» WHAT IS EXPECTED: Turn everything from the start of the listing down to and including the line that contains "34: (428, 164)" into a numbered list, leaving out any blank lines.
________________
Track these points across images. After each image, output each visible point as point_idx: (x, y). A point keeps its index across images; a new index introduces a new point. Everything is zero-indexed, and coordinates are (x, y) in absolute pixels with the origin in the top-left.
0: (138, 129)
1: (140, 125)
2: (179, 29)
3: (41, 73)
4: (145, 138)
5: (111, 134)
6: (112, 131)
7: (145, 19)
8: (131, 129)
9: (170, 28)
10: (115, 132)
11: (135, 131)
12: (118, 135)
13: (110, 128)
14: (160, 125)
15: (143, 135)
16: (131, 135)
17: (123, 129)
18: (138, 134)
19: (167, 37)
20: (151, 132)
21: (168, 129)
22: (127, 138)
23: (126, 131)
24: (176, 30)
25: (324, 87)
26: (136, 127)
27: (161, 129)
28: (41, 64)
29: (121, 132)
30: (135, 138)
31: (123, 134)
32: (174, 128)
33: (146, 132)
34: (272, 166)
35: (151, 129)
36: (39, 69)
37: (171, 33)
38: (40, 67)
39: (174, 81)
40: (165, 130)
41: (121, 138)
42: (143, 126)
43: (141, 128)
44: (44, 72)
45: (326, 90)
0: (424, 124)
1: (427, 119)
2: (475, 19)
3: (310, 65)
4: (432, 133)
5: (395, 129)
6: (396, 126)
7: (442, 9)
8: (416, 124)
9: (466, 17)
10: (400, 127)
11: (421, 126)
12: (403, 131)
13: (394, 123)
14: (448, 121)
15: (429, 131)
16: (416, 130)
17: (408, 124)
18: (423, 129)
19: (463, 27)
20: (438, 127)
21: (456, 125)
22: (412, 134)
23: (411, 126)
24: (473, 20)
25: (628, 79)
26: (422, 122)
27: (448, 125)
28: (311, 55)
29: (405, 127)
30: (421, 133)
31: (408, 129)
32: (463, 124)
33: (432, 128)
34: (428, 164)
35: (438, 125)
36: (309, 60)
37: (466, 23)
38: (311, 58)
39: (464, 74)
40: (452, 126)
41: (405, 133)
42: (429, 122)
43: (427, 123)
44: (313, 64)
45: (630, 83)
________________
» RESPONSE TO THE EXERCISE:
1. Track these points across images. After each image, output each visible point as point_idx: (x, y). A point keeps its index across images; a new index introduces a new point. Everything is zero-indexed, and coordinates are (x, y) in absolute pixels with the origin in the top-left.
2. 0: (138, 129)
3. 1: (140, 125)
4. 2: (179, 29)
5. 3: (41, 73)
6. 4: (145, 138)
7. 5: (111, 134)
8. 6: (112, 131)
9. 7: (145, 19)
10. 8: (131, 129)
11. 9: (170, 28)
12. 10: (115, 132)
13. 11: (135, 131)
14. 12: (118, 135)
15. 13: (110, 128)
16. 14: (160, 125)
17. 15: (143, 135)
18. 16: (131, 135)
19. 17: (123, 129)
20. 18: (138, 134)
21. 19: (167, 37)
22. 20: (151, 132)
23. 21: (168, 129)
24. 22: (127, 138)
25. 23: (126, 131)
26. 24: (176, 30)
27. 25: (324, 87)
28. 26: (136, 127)
29. 27: (161, 129)
30. 28: (41, 64)
31. 29: (121, 132)
32. 30: (135, 138)
33. 31: (123, 134)
34. 32: (174, 128)
35. 33: (146, 132)
36. 34: (272, 166)
37. 35: (151, 129)
38. 36: (39, 69)
39. 37: (171, 33)
40. 38: (40, 67)
41. 39: (174, 81)
42. 40: (165, 130)
43. 41: (121, 138)
44. 42: (143, 126)
45. 43: (141, 128)
46. 44: (44, 72)
47. 45: (326, 90)
48. 0: (424, 124)
49. 1: (427, 119)
50. 2: (475, 19)
51. 3: (310, 65)
52. 4: (432, 133)
53. 5: (395, 129)
54. 6: (396, 126)
55. 7: (442, 9)
56. 8: (416, 124)
57. 9: (466, 17)
58. 10: (400, 127)
59. 11: (421, 126)
60. 12: (403, 131)
61. 13: (394, 123)
62. 14: (448, 121)
63. 15: (429, 131)
64. 16: (416, 130)
65. 17: (408, 124)
66. 18: (423, 129)
67. 19: (463, 27)
68. 20: (438, 127)
69. 21: (456, 125)
70. 22: (412, 134)
71. 23: (411, 126)
72. 24: (473, 20)
73. 25: (628, 79)
74. 26: (422, 122)
75. 27: (448, 125)
76. 28: (311, 55)
77. 29: (405, 127)
78. 30: (421, 133)
79. 31: (408, 129)
80. 32: (463, 124)
81. 33: (432, 128)
82. 34: (428, 164)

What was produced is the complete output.